A nice arithmetical trick to show to children is the 1089 trick. It’s not really a trick, just a surprising and cool arithmetical result that appears to be inexplicable at first sight. And a bit spooky. What is it about 1089 that is so universally significant!? Here’s the trick…
Take any 3 digit number for which the first and last digits differ by 2 or more, so for example, take 247. Then reverse the number and subtract so :
742 – 247 = 495
Reverse this result and add, so:
495 + 594 = 1089
This answer, 1089, will result from any 3 digit number where the first and last digits differ by at least 2.
The explanation becomes clear when you look at the algebra behind the sums.
Take any 3 digit number, abc.

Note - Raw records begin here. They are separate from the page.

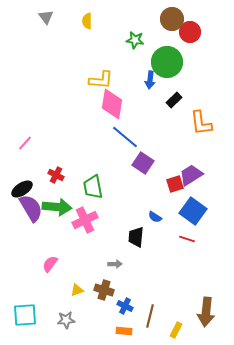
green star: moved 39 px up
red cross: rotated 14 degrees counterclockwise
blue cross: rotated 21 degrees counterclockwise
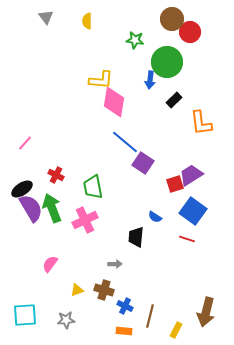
pink diamond: moved 2 px right, 2 px up
blue line: moved 5 px down
green arrow: moved 5 px left, 1 px down; rotated 116 degrees counterclockwise
brown arrow: rotated 8 degrees clockwise
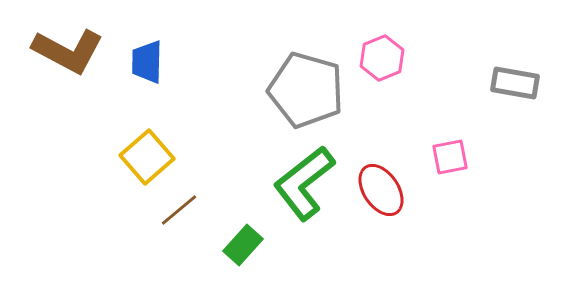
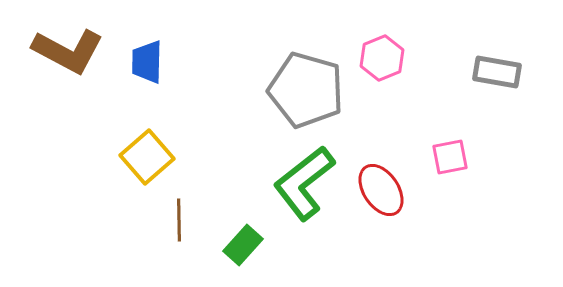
gray rectangle: moved 18 px left, 11 px up
brown line: moved 10 px down; rotated 51 degrees counterclockwise
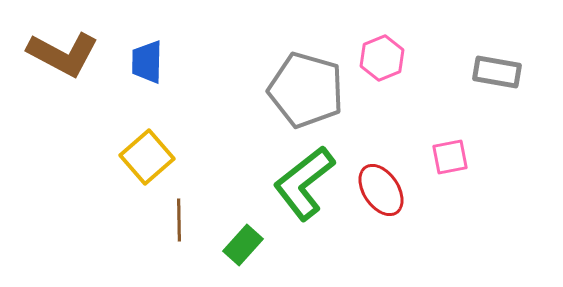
brown L-shape: moved 5 px left, 3 px down
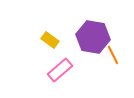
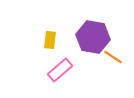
yellow rectangle: rotated 60 degrees clockwise
orange line: moved 2 px down; rotated 30 degrees counterclockwise
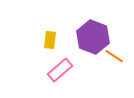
purple hexagon: rotated 12 degrees clockwise
orange line: moved 1 px right, 1 px up
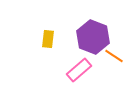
yellow rectangle: moved 2 px left, 1 px up
pink rectangle: moved 19 px right
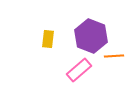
purple hexagon: moved 2 px left, 1 px up
orange line: rotated 36 degrees counterclockwise
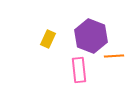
yellow rectangle: rotated 18 degrees clockwise
pink rectangle: rotated 55 degrees counterclockwise
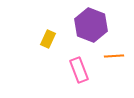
purple hexagon: moved 11 px up
pink rectangle: rotated 15 degrees counterclockwise
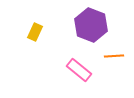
yellow rectangle: moved 13 px left, 7 px up
pink rectangle: rotated 30 degrees counterclockwise
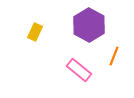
purple hexagon: moved 2 px left; rotated 8 degrees clockwise
orange line: rotated 66 degrees counterclockwise
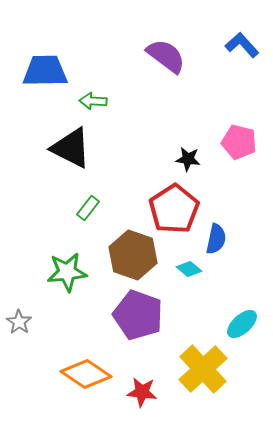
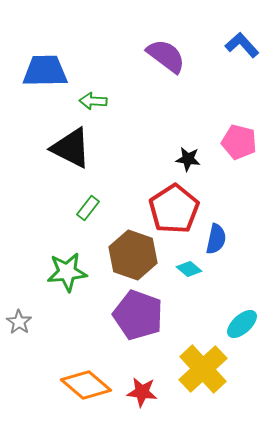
orange diamond: moved 11 px down; rotated 6 degrees clockwise
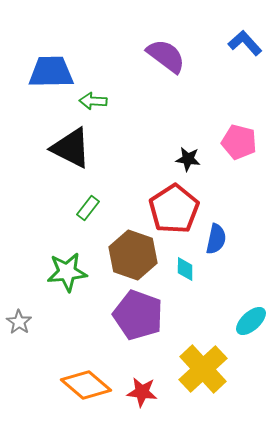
blue L-shape: moved 3 px right, 2 px up
blue trapezoid: moved 6 px right, 1 px down
cyan diamond: moved 4 px left; rotated 50 degrees clockwise
cyan ellipse: moved 9 px right, 3 px up
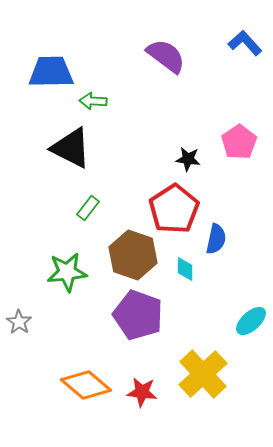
pink pentagon: rotated 24 degrees clockwise
yellow cross: moved 5 px down
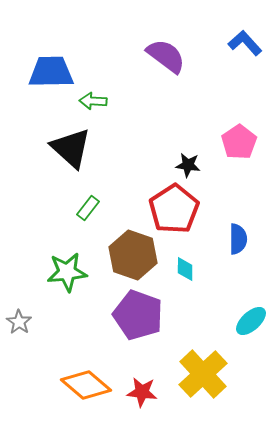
black triangle: rotated 15 degrees clockwise
black star: moved 6 px down
blue semicircle: moved 22 px right; rotated 12 degrees counterclockwise
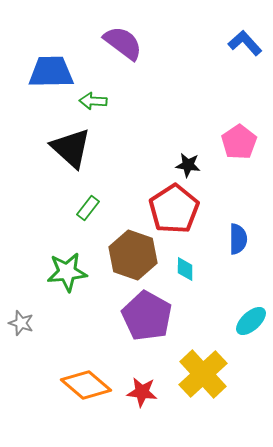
purple semicircle: moved 43 px left, 13 px up
purple pentagon: moved 9 px right, 1 px down; rotated 9 degrees clockwise
gray star: moved 2 px right, 1 px down; rotated 15 degrees counterclockwise
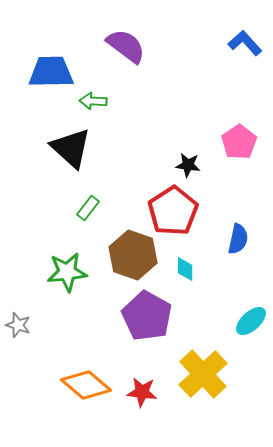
purple semicircle: moved 3 px right, 3 px down
red pentagon: moved 1 px left, 2 px down
blue semicircle: rotated 12 degrees clockwise
gray star: moved 3 px left, 2 px down
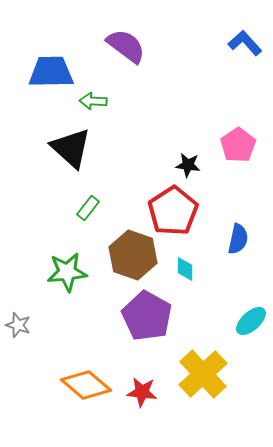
pink pentagon: moved 1 px left, 3 px down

Writing the subtraction (this time taking the reversed number from the original – it doesn’t matter which way round it goes) gives:
abc – cba = 100a -100c – a – c (the b’s in the tens column cancel out)
= 99a – 99c = 99(a-c)
Since a and c differ by at least 2, the possible values of a-c are: 2,3,4,5,6,7,8
So, 99(a-c) must equal one of the following: 198, 297, 396, 495, 594, 693, 792
Now say that the result of abc – cba is xyz
Then the end result, e, of adding xyz to zyx can be written as 100x + 10y + z + 100z + 10y + x
e = 100(x+z) + 20y +x + z
But from our list of possible values of 99(a-c), we can can see that the middle digit, y, is always 9. Also, the addition of the two end digits is always 9. So x+z = 9.
So our final sum e = 100(9) + 20(9) + 9
e= 900 + 180 + 9
e=1089
Always.
QED!
Phew! And that’s a simple proof by any mathematical standard.